Now I am going to let Geogebra draw trace of the segments $\overline{AB}$ and $\overline{BC}$ while $\alpha$ changes from $0^\circ$ to $180^\circ$ for the following cases:

1. In this case $r=t=1$. Point $B$ changes location whereas the points $A$ and $C$ stay the same because

$$\sqrt{r^2\cos^2(\alpha) + t^2\sin^2(\alpha)}=\sqrt{r^2\cos^2(\alpha) + r^2\sin^2(\alpha)}=r$$

It can easily be verified that by interpolation the traces lead to a semi-circle of an area $\pi r^2/2$.

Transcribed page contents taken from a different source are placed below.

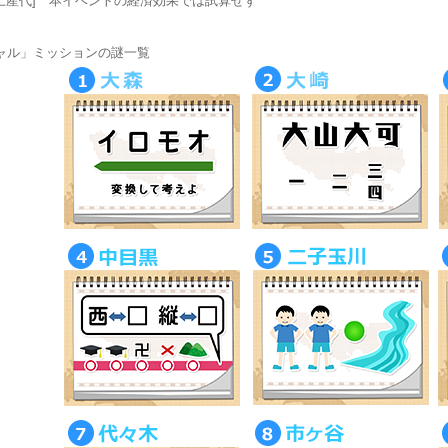
お土産代] 本イベントの経済効果では試算せず
ャル」ミッションの謎一覧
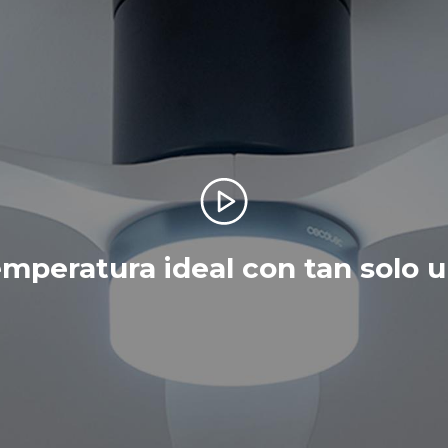
mperatura ideal con tan solo u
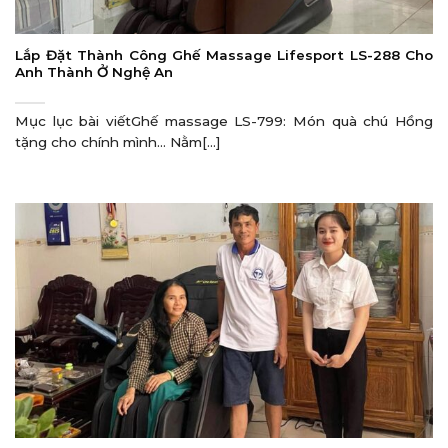
Lắp Đặt Thành Công Ghế Massage Lifesport LS-288 Cho
Anh Thành Ở Nghệ An
Mục lục bài viếtGhế massage LS-799: Món quà chú Hồng
tặng cho chính mình… Nằm[...]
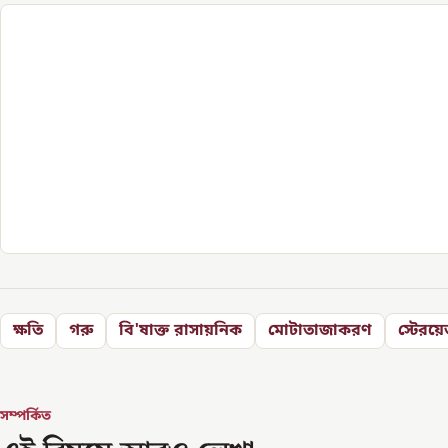
ক্ষতি
গরু
বি'ষাক্ত রাসায়নিক
মোটাতাজাকরণ
স্টেরয়
সম্পর্কিত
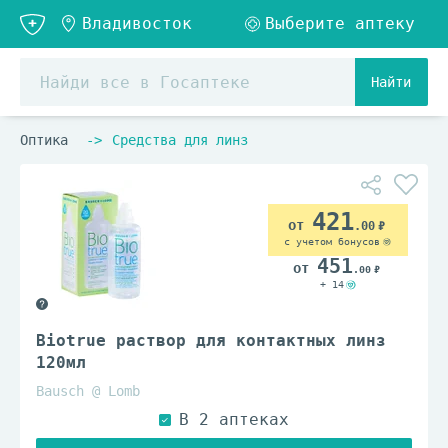
Найти
Оптика
Средства для линз
421
.00
с учетом бонусов
451
.00
+ 14
Biotrue раствор для контактных линз
120мл
Bausch @ Lomb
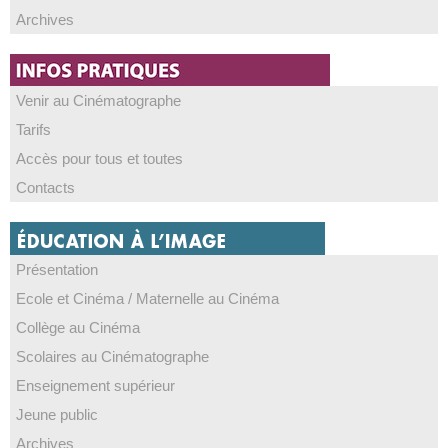
Archives
Venir au Cinématographe
Tarifs
Accès pour tous et toutes
Contacts
Présentation
Ecole et Cinéma / Maternelle au Cinéma
Collège au Cinéma
Scolaires au Cinématographe
Enseignement supérieur
Jeune public
Archives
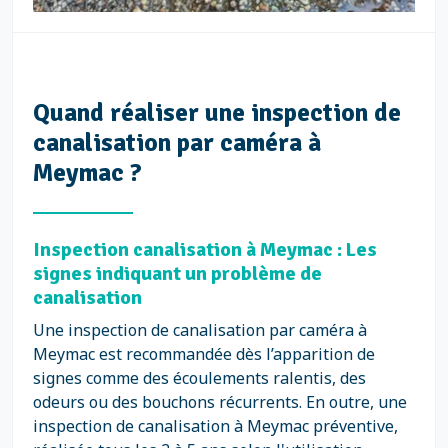
Quand réaliser une inspection de
canalisation par caméra à
Meymac ?
Inspection canalisation à Meymac : Les
signes indiquant un problème de
canalisation
Une inspection de canalisation par caméra à
Meymac est recommandée dès l’apparition de
signes comme des écoulements ralentis, des
odeurs ou des bouchons récurrents. En outre, une
inspection de canalisation à Meymac préventive,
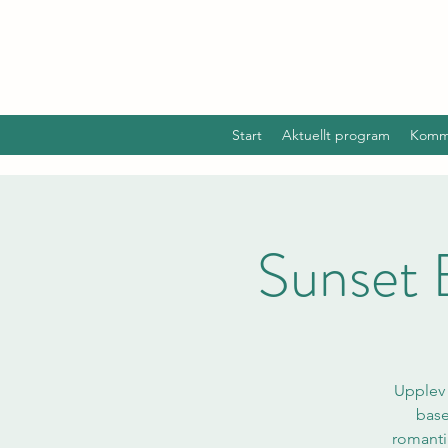
Start
Aktuellt program
Komm
Sunset 
Upplev 
base
romanti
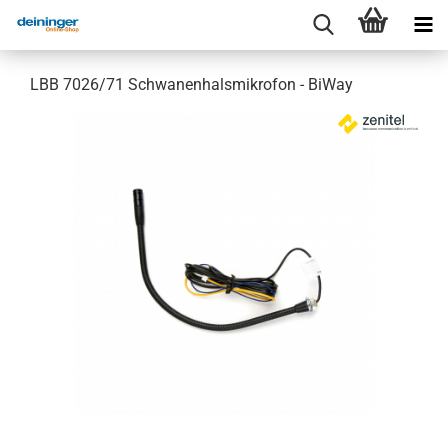
LBB 7026/71 Schwanenhalsmikrofon - BiWay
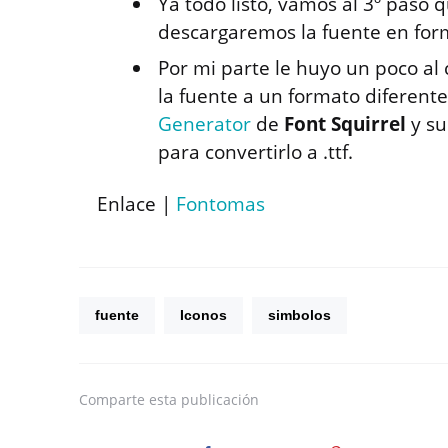
Ya todo listo, vamos al 3º paso 
descargaremos la fuente en for
Por mi parte le huyo un poco al 
la fuente a un formato diferente
Generator
de
Font Squirrel
y su
para convertirlo a .ttf.
Enlace |
Fontomas
fuente
Iconos
simbolos
Comparte
esta publicación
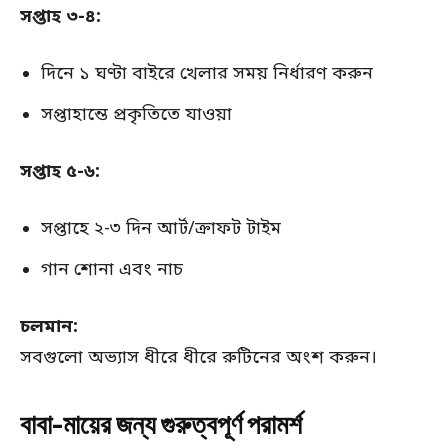
সপ্তাহ ৩-৪:
দিনে ১ ঘণ্টা বাইরে খেলার সময় নির্ধারণ করুন
সপ্তাহান্তে প্রকৃতিতে যাওয়া
সপ্তাহ ৫-৬:
সপ্তাহে ২-৩ দিন আর্ট/ক্রাফট টাইম
গান শোনা এবং নাচ
চলমান:
সবগুলো অভ্যাস ধীরে ধীরে রুটিনের অংশ করুন।
বাবা-মায়ের জন্য গুরুত্বপূর্ণ পরামর্শ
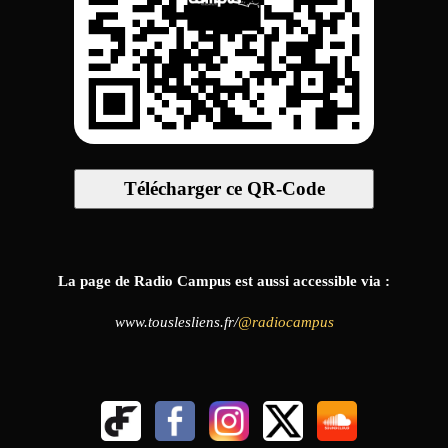
Télécharger ce QR-Code
La page de Radio Campus est aussi accessible via :
www.touslesliens.fr/
@radiocampus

2. In this case $r=1$, $t=1.5$; as you can verify by the equations, the points $A,B,C, O$ change location. Particularly the point $B$ moves on an ellipse.

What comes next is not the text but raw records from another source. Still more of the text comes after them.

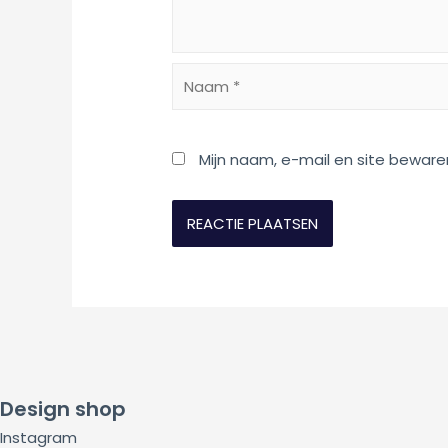
Naam
*
Mijn naam, e-mail en site beware
Design shop
Instagram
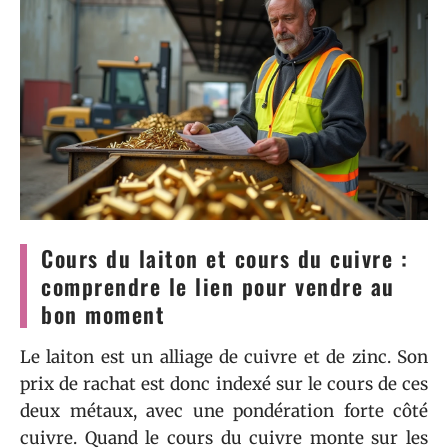
Cours du laiton et cours du cuivre :
comprendre le lien pour vendre au
bon moment
Le laiton est un alliage de cuivre et de zinc. Son
prix de rachat est donc indexé sur le cours de ces
deux métaux, avec une pondération forte côté
cuivre. Quand le cours du cuivre monte sur les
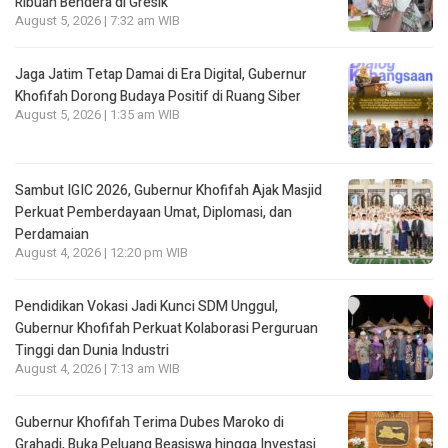
Ribuan Bendera di Gresik
August 5, 2026 | 7:32 am WIB
Jaga Jatim Tetap Damai di Era Digital, Gubernur
Khofifah Dorong Budaya Positif di Ruang Siber
August 5, 2026 | 1:35 am WIB
Sambut IGIC 2026, Gubernur Khofifah Ajak Masjid
Perkuat Pemberdayaan Umat, Diplomasi, dan
Perdamaian
August 4, 2026 | 12:20 pm WIB
Pendidikan Vokasi Jadi Kunci SDM Unggul,
Gubernur Khofifah Perkuat Kolaborasi Perguruan
Tinggi dan Dunia Industri
August 4, 2026 | 7:13 am WIB
Gubernur Khofifah Terima Dubes Maroko di
Grahadi, Buka Peluang Beasiswa hingga Investasi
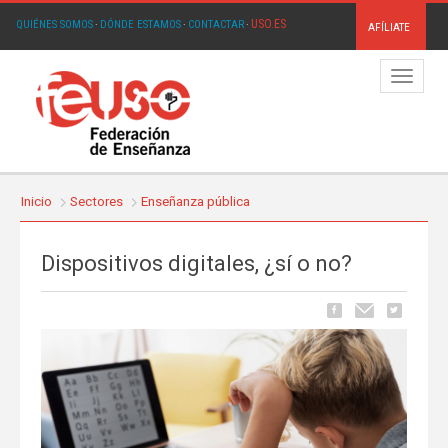
USO.ES
QUIÉNES SOMOS
·
DÓNDE ESTAMOS
·
CONTACTAR
·
AFÍLIATE
Menú
Inicio
Sectores
Enseñanza pública
Dispositivos digitales, ¿sí o no?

Finally, let's come to the problem:

I tried but couldn't calculate the area beneath the traces like the first case for the second case. How can I formulate the area? Any help is appreciated.

Answer 1

It is quite clear that the bell-shaped curve is formed by an arc of the ellipse of parametric equation $(r\cos\theta,t\sin\theta)$, traced by point $B$, and by an arc of the envelope of the family of lines $BC$ and $AB$.

In the following I'll assume $t\ge r$ and consider only the curve for $x\ge0$, as it is symmetrical around the $y$ axis. It is then enough to consider the envelope of lines $BC$.

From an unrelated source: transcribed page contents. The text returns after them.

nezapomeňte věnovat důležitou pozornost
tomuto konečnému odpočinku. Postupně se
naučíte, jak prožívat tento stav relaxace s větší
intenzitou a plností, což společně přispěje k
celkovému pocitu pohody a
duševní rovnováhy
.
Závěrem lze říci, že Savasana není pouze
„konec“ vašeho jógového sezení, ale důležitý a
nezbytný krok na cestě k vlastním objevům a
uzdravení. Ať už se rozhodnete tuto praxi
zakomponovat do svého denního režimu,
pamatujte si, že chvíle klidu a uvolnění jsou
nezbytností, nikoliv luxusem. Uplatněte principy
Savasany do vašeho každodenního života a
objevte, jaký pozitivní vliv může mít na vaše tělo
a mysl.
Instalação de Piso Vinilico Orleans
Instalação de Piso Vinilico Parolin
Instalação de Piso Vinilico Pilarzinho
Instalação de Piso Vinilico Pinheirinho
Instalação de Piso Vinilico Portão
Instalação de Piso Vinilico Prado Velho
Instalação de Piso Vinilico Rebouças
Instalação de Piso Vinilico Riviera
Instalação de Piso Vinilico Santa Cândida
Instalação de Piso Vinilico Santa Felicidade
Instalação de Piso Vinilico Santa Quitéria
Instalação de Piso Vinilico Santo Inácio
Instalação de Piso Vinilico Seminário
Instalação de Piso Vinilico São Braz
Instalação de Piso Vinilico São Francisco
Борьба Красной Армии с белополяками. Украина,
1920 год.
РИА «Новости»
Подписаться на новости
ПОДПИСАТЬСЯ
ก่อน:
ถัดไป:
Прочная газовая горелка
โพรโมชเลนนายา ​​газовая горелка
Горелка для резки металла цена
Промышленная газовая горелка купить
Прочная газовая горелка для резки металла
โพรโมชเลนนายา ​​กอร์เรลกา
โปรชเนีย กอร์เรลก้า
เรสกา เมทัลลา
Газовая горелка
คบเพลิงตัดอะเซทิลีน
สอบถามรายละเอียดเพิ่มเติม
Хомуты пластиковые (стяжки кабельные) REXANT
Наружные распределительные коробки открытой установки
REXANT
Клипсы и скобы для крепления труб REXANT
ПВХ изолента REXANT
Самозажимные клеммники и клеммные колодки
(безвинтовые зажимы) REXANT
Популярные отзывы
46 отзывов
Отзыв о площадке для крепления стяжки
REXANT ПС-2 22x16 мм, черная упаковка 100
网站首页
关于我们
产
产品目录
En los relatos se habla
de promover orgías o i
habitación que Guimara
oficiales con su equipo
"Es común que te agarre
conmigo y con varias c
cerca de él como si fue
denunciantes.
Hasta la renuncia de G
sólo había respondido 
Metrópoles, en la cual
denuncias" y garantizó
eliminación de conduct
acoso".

The equations of lines $BC$ can be expressed as a function of $\alpha$ as $F(x,y,\alpha)=0$, where: $$ F(x,y,\alpha)= y\left(r \cos\alpha-\sqrt{r^2 \cos ^2\alpha +t^2 \sin ^2\alpha}\right)- t\sin\alpha\left(x-\sqrt{r^2 \cos ^2\alpha +t^2 \sin ^2\alpha}\right). $$ The equation of the envelope can be found from: $$ F(x,y,\alpha)={\partial\over\partial\alpha}F(x,y,\alpha)=0, $$ which give the parametric equations for the envelope: $$ \begin{align} x_{env}=& \frac{-r^3 \cos ^4\alpha+t^2 \sin ^2\alpha \cos\alpha \sqrt{r^2 \cos^2\alpha+t^2 \sin ^2\alpha}} {r \left(r \cos\alpha-\sqrt{r^2 \cos ^2\alpha +t^2 \sin ^2\alpha}\right)}+\\ &+\frac{r^2 \cos ^3\alpha\sqrt{r^2 \cos ^2\alpha +t^2 \sin ^2\alpha} -r t^2 \sin ^4\alpha-2 r t^2 \sin ^2\alpha \cos^2\alpha} {r \left(r \cos\alpha-\sqrt{r^2 \cos ^2\alpha +t^2 \sin ^2\alpha}\right)},\\ y_{env}=&\frac{t \sin ^3\alpha \cos\alpha \left(r^2-t^2\right)} {r \left(r\cos\alpha-\sqrt{r^2 \cos^2\alpha+t^2 \sin ^2\alpha}\right)}.\\ \end{align} $$

I represented in the picture below the region (gray lines) swept by segment $BC$, for $r=1$ and $t=2.4$. The red curve is the ellipse, while the yellow curve is the envelope found above.

The envelope has a cusp, located at $\alpha=\alpha_0\approx\pi/4$. We are interested in its outer part, corresponding to $\alpha_0\le\alpha\le\pi/2$. This part of the envelope meets the ellipse at a point $P$: the corresponding value of $\alpha$ can be found from the equation $(x_{env}/r)^2+(y_{env}/t)^2=1$. This has only one solution $\bar\alpha$ in the interval $(\pi/4,\pi/2)$, given by: $$ \begin{cases} \displaystyle\bar\alpha= \arccos{t\over\sqrt{3r^2+t^2}}, &\text{for $r<t\le\sqrt3r$;}\\ \displaystyle\bar\alpha= \arccos{r\over\sqrt{t^2-r^2}}, &\text{for $t\ge\sqrt3r$.}\\ \end{cases} $$

The corresponding values $\bar\theta$ for the parameter of the ellipse can be easily computed from: $\bar\theta=\arcsin(y_{env}(\bar\alpha)/t)$.

We can then represent half the area under the bell-shaped curve as an integral: $$ {1\over2}Area=\int_0^t y\,dx= \int_{\pi/2}^{\bar\theta}t\sin\theta{d\over d\theta}(r\cos\theta)\,d\theta+ \int_{\bar\alpha}^{\pi/2} y_{env}{dx_{env}\over d\alpha}\,d\alpha. $$

The first integral is easy to compute, but the second one is not and I suspect it cannot be expressed in elementary form. For $r=1$ and $t=1.5$ these integrals can be evaluated to $1.09117$ and $0.245874$, so that $Area=2.75247$.